A closer look at employer-sponsored insurance coverage declines

The Census report suggests evidence of further unraveling of the employer-based coverage system, as the share of persons covered through work (either their own or a family member’s employer) declined for nearly the tenth year in a row. According to the revised health insurance data, in only one year (2005) did employer-sponsored insurance rise (and then only 0.1 percentage points).

As shown in Figure B, ESI covered 58.6 percent of people under age 65 in 2010, down from 59.4 percent in 2009, and a total decline of 10.5 percentage points since 2000.

Figure C illustrates the incidence of employer-sponsored health insurance across various age groups from 2000 to 2010.  Prime working-age adults (25-54) consistently have the highest workplace coverage rates, while young adults (18-24) have the lowest.  Losses were in excess of 10 percentage points over the decade for all groups except the near elderly and young adults.  Those aged 55 to 64 have continued to have high and rising labor force participation rates, leading to lower declines in employer-sponsored insurance for this group. For young adults, health reform played a key role in stemming the fall of workplace coverage, though the decline was still substantial.

The Patient Protection and Affordable Care Act included provisions that allowed young adults up to age 26 to secure health insurance coverage through their parents’ employer-sponsored health insurance policies. Between 2009 and 2010, the only age group that experienced statistically significant increases in overall coverage was 18-24 year olds.  Their uninsured rate fell a significant 2.0 percentage points.  While the number of uninsured people under 65 rose by over three-quarters of a million, the number of uninsured between 18 and 24 years old actually fell half a million.
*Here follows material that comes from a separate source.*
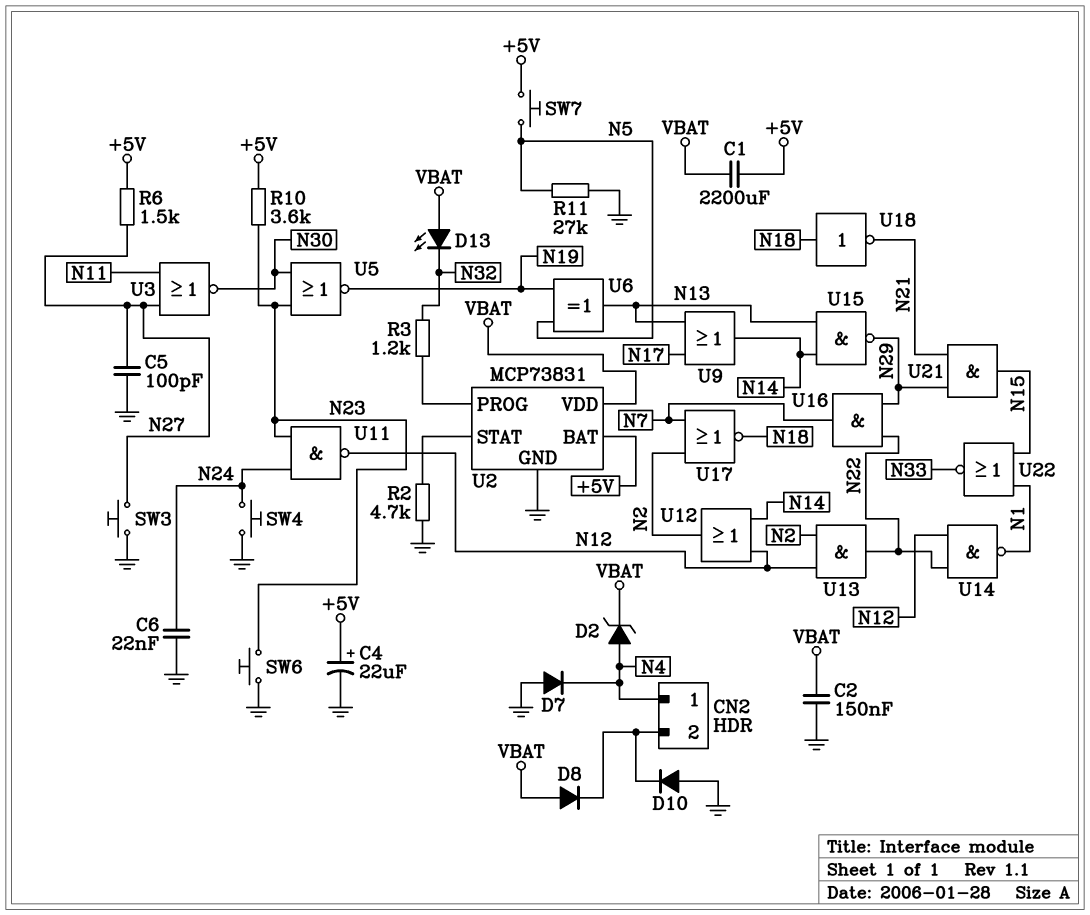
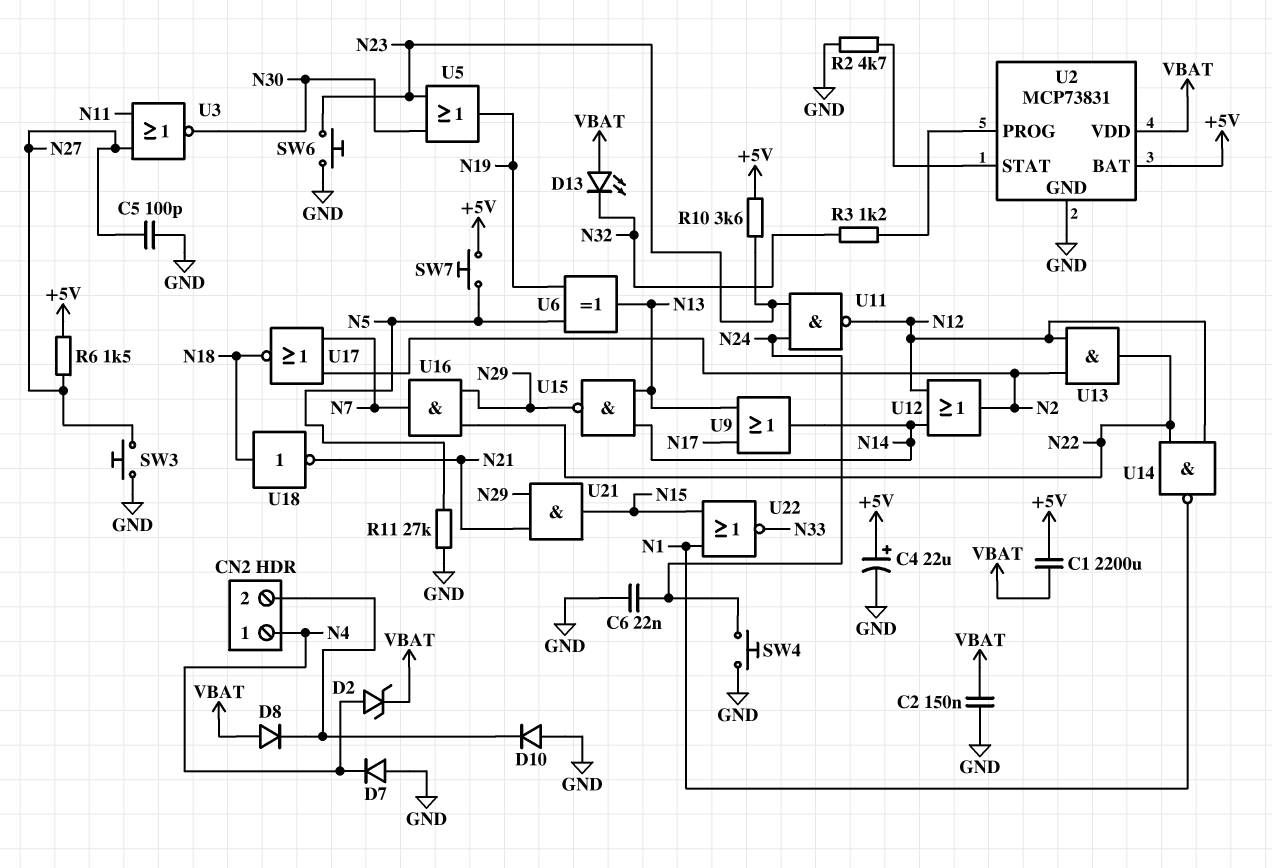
U5: NOR (in N23, in N30, out N19) -> OR (in N23, in N30, out N19)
ESI coverage for children continued its unabated decline, falling again between 2009 and 2010, from 55.8 percent to 54.8 percent. The coverage of children through the employment-based system has fallen 11.9 percentage points since 2000. The total share of uninsured children did not statistically change over the last year, however, as their Medicaid/SCHIP rates continued to rise, increasing from 33.8 percent in 2009 to 34.8 percent in 2010.

Over the decade, it is clear how public insurance has shielded children from the declines in employer-sponsored insurance.  As shown in Figure D, the percent of children with employer-sponsored health insurance dropped 11.9 percentage points from 2000 to 2010, while the percent with public insurance rose 13.7 percent (primarily due to Medicaid/SCHIP), ultimately leaving fewer children uninsured. In part, the security of the safety net was protected from significant cuts by the federal government’s Recovery Act aid to states.

The Recovery Act of 2009 included significant state aid that lessened the need for states to make cuts to services and spending, or increases in state and local taxes.  A large percentage of the state aid was in the form of increased Medicaid funding to reduce the extent and severity of cuts to that program. While it is impossible to know what would have occurred had states not received Recovery Act funds, it is clear that those funds did help maintain and increase Medicaid coverage.

Non-elderly adults have not been so fortunate. The 18-to-64-year-old population experienced a statistically significant increase of 13.3 million more uninsured adults from 2000 to 2010.

Conclusion

The data released September 13, 2011 by the U.S. Census Bureau highlight the fact that the current system does not provide stable and secure coverage for many Americans. The share of Americans under age 65 with employment-based health coverage fell for nine out of the last 10 years, dropping from 69.2 percent in 2000 to 58.6 percent in 2010. The percent of uninsured Americans under age 65 rose from 14.7 percent in 2000 to 18.4 percent in 2010. The declining share of Americans with employer-sponsored health insurance and the associated rise in the total uninsured over the 2000s are trends that will worsen in the near future.  Fortunately, the phase-in of the Patient Protection and Affordable Care Act over the next few years should eventually stem any additional losses and reverse the current trend, covering millions more Americans.